タワーマンションの「爆買いブーム鎮火」。とはいえ、外国人投資家による一棟商業ビルの売買は未だ活発です。たとえば、都内某区のアーケード商店街に建つ、3階建て・築50年の店舗ビル。査定では1億6000万円程度の価格でした。しかし、買い手が殺到したため、入札方式を取ったところ、香港の事業家が5億円で落札しました。日本企業数社も入札に参加していましたが、札の価格は3億円程度。落札した外国人事業家は、日本国内に貴金属店を数店展開しており、新たな店舗をここで開くといいます。5億円を投じても損はなく、それに見合った売り上げが上がる場所、と見込んだわけです。外国資本が日本の土地を高く評価し、商売においても日本企業より高い利益を上げているということの裏付けです。
インバウンド効果により、全国各地の商業地は潤いを取り戻しました。また観光客だけでなく、日本でビジネスを興したいという外国人事業家の進出も増えています。今、日本を訪れている外国人は、「オリンピック」というキーワードをきっかけに、日本という国に好奇心を抱き、「意外と居心地がよく、アクティビティもたくさんあるじゃない!」と、真の魅力に気づいてくれた人たちなのです。
2020年以降、オリンピックブームは去ってしまいますが、日本の「真の魅力」に気づいた人たちは、日本に留まり、そして母国に向けてその魅力をPRし続けてくれることでしょう。

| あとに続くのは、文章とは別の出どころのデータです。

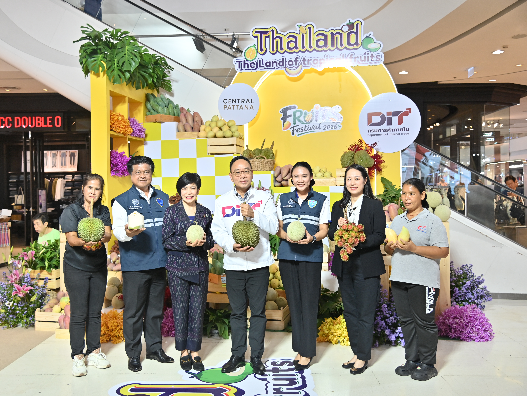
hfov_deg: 50.1
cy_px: 198
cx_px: 243
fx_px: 563
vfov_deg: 38.7
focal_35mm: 37
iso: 450
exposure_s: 1/125
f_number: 4
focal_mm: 34
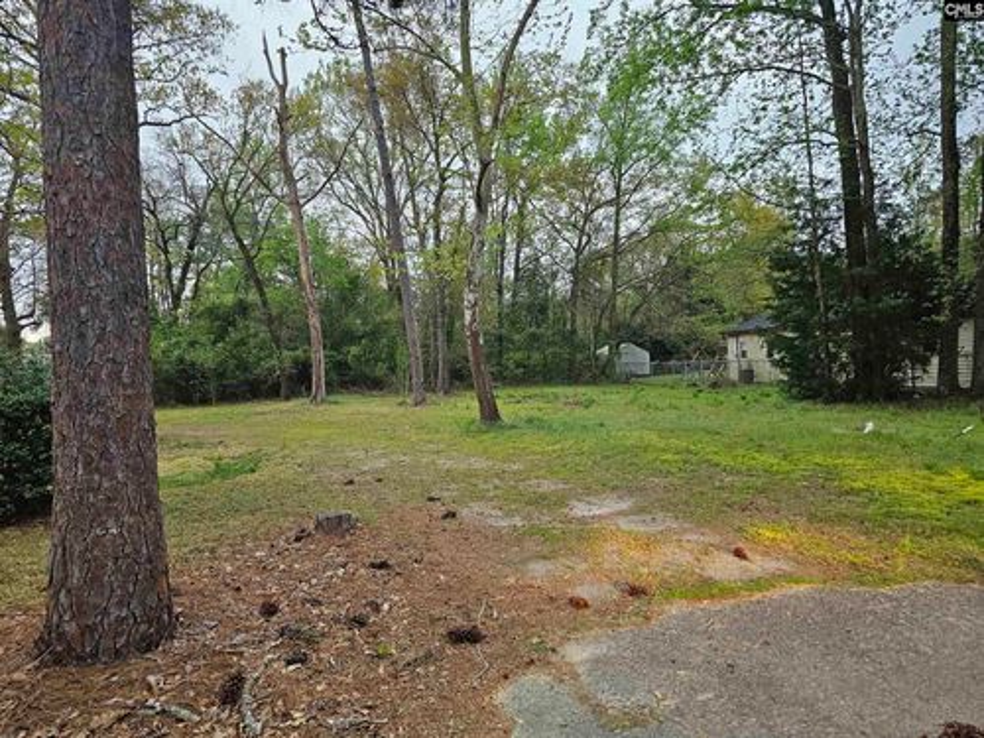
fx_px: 654
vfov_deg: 58.9
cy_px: 369
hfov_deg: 73.9
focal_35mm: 23
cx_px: 492
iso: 200
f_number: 1.7
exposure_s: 1/120
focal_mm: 6.3
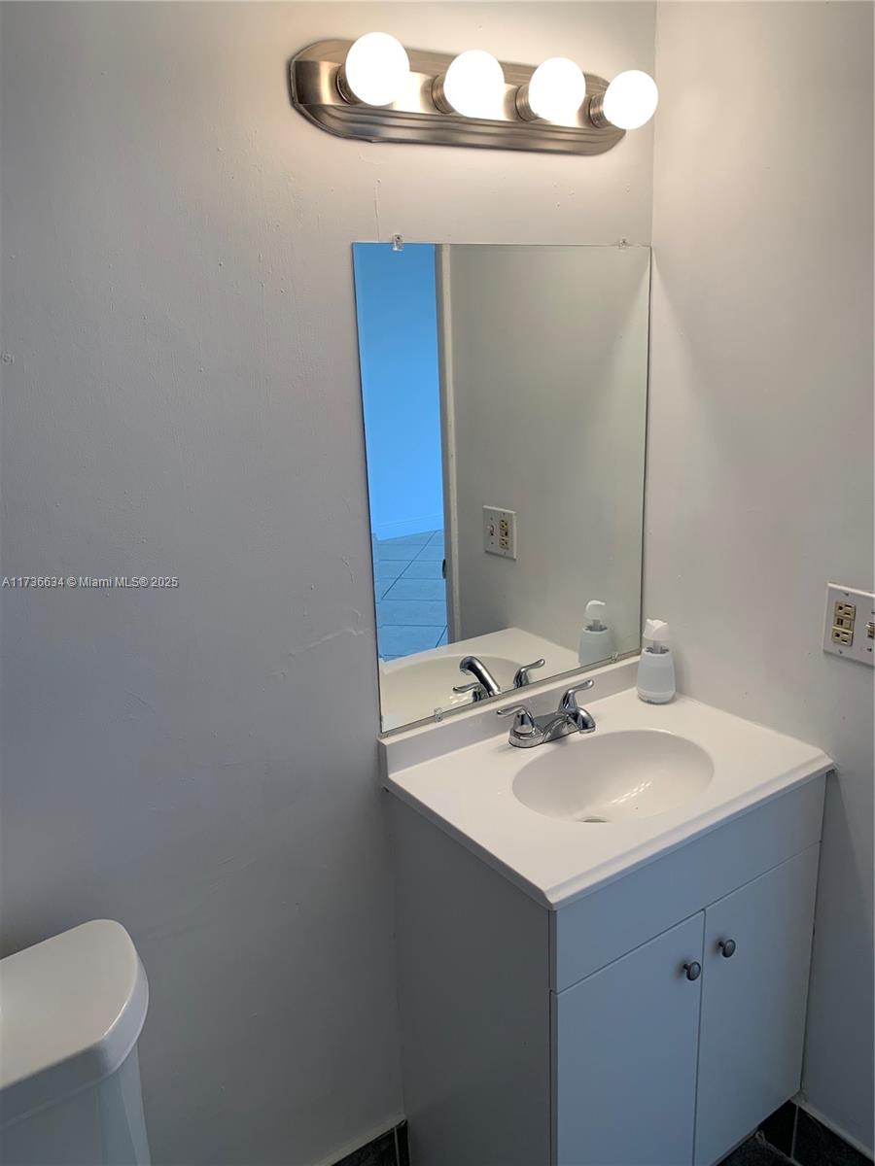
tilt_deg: -14.9
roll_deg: +2.0
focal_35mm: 26
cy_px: 583
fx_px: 876
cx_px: 438
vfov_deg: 67.3
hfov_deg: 53.1
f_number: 1.8
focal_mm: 4.25
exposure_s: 1/120
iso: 50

オリンピック重視は危険!不動産の「買い時」「売り時」を見極める
多くの方がオリンピック開催を軸に不動産売買のタイミングを見計っているようです。もちろん重要なファクターではあるものの、前述のとおり、水面下では外国人投資家が所有する居住用マンションの売却は始まっています。一方、商業地に建つ1棟ビルの売買(外国資本が購入)は活発です。オリンピックをターニングポイントと考えれば簡単かもしれませんが、それは危険なことかもしれません。

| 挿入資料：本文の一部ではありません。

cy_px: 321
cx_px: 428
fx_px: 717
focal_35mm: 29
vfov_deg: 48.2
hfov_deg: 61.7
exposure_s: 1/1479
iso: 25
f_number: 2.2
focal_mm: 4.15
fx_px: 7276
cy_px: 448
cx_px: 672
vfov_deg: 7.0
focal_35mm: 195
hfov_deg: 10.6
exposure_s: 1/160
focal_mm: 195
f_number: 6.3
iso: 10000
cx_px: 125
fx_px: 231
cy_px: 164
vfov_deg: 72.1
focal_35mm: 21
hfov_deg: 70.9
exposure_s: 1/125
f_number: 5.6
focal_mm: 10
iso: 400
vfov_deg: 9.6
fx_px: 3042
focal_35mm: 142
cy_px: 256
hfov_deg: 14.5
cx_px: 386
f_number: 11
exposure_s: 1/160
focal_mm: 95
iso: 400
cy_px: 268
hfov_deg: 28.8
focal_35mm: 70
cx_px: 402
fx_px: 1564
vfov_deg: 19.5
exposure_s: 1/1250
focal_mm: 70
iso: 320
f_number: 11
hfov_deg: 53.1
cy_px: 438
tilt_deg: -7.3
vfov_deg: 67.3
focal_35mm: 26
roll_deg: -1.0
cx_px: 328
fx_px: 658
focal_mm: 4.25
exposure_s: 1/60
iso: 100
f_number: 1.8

つまり、これまで緩やかに推移してきた日本の不動産市場は、オリンピック開催の号令をきっかけとして、株式市場のように、日々報じられるプラス要因・マイナス要因に左右され始めたと考えられます。これからの不動産投資家に必要なことは、その「微動」を感じ取ること。市場をしっかりと見つめる「目」が、求められています。
たとえば今、タピオカドリンク店が増えている街の不動産は高騰しています。タピオカドリンク店の経営者の多くは外国人で、「その街で店を開けるなら、どんなに高くても家賃は払う、潤沢な資本がある」と、そのエリアの家賃相場をどんどん吊り上げていきます。やがて客もこの味に飽きれば、タピオカブームは終わるでしょう。その後にどんな店舗が取って代わるかで、不動産の価値も左右されます。
オリンピックに注目するだけではいけません。業況を変動させる要因は、巷に溢れているのです。